The issue seems to stem from the fact that the self passed to bound methods of a proxied object is the original object, not the proxy. I tried messing around with ObjectProxy.__getattr__ to change this behavior, but I haven't been able to come up with a safe / stable solution.

I recognize that this may be expected behavior, but it feels a bit counterintuitive. I'd really appreciate your thoughts or suggestions on this!

GrahamDumpleton commented 1 year ago

The proxy wrapper is just that, a wrapper, the inner wrapped object doesn't know anything about what may wrap it.

For the sorts of changes you seem to want to make, you need to monkey patch the original object and for that there are two options.

The first if the change is to be applied to all instances of the type to be modified, is to monkey patch the type object for the class itself.

The second if the change is to be applied only to selected instances of the type, is to monkey patch just the instances you want to be modified.

Which of these two are you needing to do?

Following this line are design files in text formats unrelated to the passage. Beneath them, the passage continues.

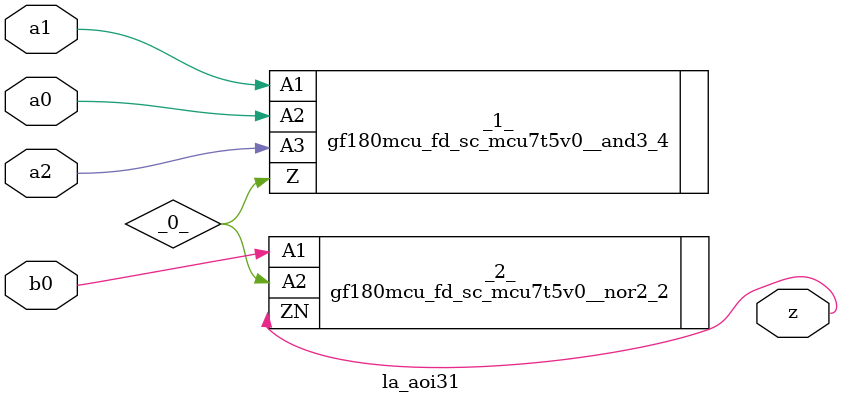
<source format=v>

/* Generated by Yosys 0.44 (git sha1 80ba43d26, g++ 11.4.0-1ubuntu1~22.04 -fPIC -O3) */

(* top =  1  *)
(* src = "inputs/la_aoi31.v:10.1-22.10" *)
module la_aoi31 (
    a0,
    a1,
    a2,
    b0,
    z
);
  wire _0_;
  (* src = "inputs/la_aoi31.v:13.12-13.14" *)
  input a0;
  wire a0;
  (* src = "inputs/la_aoi31.v:14.12-14.14" *)
  input a1;
  wire a1;
  (* src = "inputs/la_aoi31.v:15.12-15.14" *)
  input a2;
  wire a2;
  (* src = "inputs/la_aoi31.v:16.12-16.14" *)
  input b0;
  wire b0;
  (* src = "inputs/la_aoi31.v:17.12-17.13" *)
  output z;
  wire z;
  gf180mcu_fd_sc_mcu7t5v0__and3_4 _1_ (
      .A1(a1),
      .A2(a0),
      .A3(a2),
      .Z (_0_)
  );
  gf180mcu_fd_sc_mcu7t5v0__nor2_2 _2_ (
      .A1(b0),
      .A2(_0_),
      .ZN(z)
  );
endmodule

</source>
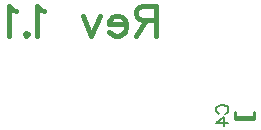
<source format=gbr>
G04 DipTrace 2.4.0.2*
%INBottomSilk.gbr*%
%MOMM*%
%ADD10C,0.254*%
%ADD32C,0.391*%
%ADD99C,0.157*%
%FSLAX53Y53*%
G04*
G71*
G90*
G75*
G01*
%LNBotSilk*%
%LPD*%
X70901Y85340D2*
D10*
X72499D1*
X70901Y85151D2*
X72499D1*
X70901D2*
Y85749D1*
X72499Y85151D2*
Y85749D1*
X69555Y85607D2*
D99*
X69458Y85655D1*
X69360Y85753D1*
X69312Y85849D1*
Y86044D1*
X69360Y86141D1*
X69458Y86238D1*
X69555Y86287D1*
X69701Y86336D1*
X69944D1*
X70089Y86287D1*
X70187Y86238D1*
X70284Y86141D1*
X70333Y86044D1*
Y85849D1*
X70284Y85753D1*
X70187Y85655D1*
X70089Y85607D1*
X70333Y84807D2*
X69313D1*
X69993Y85293D1*
Y84564D1*
X64192Y93532D2*
D32*
X63100D1*
X62735Y93656D1*
X62612Y93776D1*
X62491Y94018D1*
Y94262D1*
X62612Y94504D1*
X62735Y94627D1*
X63100Y94748D1*
X64192D1*
Y92196D1*
X63342Y93532D2*
X62491Y92196D1*
X61707Y93167D2*
X60250D1*
Y93411D1*
X60370Y93656D1*
X60491Y93776D1*
X60735Y93897D1*
X61100D1*
X61342Y93776D1*
X61586Y93532D1*
X61707Y93167D1*
Y92926D1*
X61586Y92561D1*
X61342Y92319D1*
X61100Y92196D1*
X60735D1*
X60491Y92319D1*
X60250Y92561D1*
X59465Y93897D2*
X58735Y92196D1*
X58008Y93897D1*
X54755Y94259D2*
X54511Y94383D1*
X54146Y94745D1*
Y92196D1*
X53240Y92440D2*
X53361Y92316D1*
X53240Y92196D1*
X53117Y92316D1*
X53240Y92440D1*
X52333Y94259D2*
X52088Y94383D1*
X51723Y94745D1*
Y92196D1*
M02*

</source>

Let me know and then can direct you as to how to do it.

lazorchakp commented 1 year ago

Thanks for the quick response. That makes sense; I guess I'm not thinking about ObjectProxy correctly.

I definitely fall into the second case here - I have a specific instance I need to modify. I imagine I'd be able to use something along the lines of

@wrapt.function_wrapper
def inner_wrapper(wrapped, instance, args, kwargs):
    return "modified"

thing.inner = inner_wrapper(thing.inner)

This at least makes my example test case pass.

My concern with using this approach for my particular application is that I actually know very little about the object I'm wrapping, and the method I'd like to monkeypatch might be read-only. Using an ObjectProxy appeared to offer a nice workaround to that limitation. Do you know of any way around this (admittedly strange/specific) restriction?

GrahamDumpleton commented 1 year ago

Not being able to monkey patch something only generally comes up in special cases where a class is actually implemented as a C extension. There are also certain special Python methods, eg., __enter__ and __exit__, where you need to use special tricks to monkey patch it on an instance.

What is it about the object type makes you think it may be read only?

lazorchakp commented 1 year ago

The object might be an instance of a class defined in a C extension. After having thought about this a bit more, however, I realized I'm more worried about this case than I need to be. It's quite unlikely to occur and the consequences are not particularly high, so I think the risk is tolerable.

I'm going to go ahead with the function_wrapper and monkeypatching solution. Thanks for your help on this!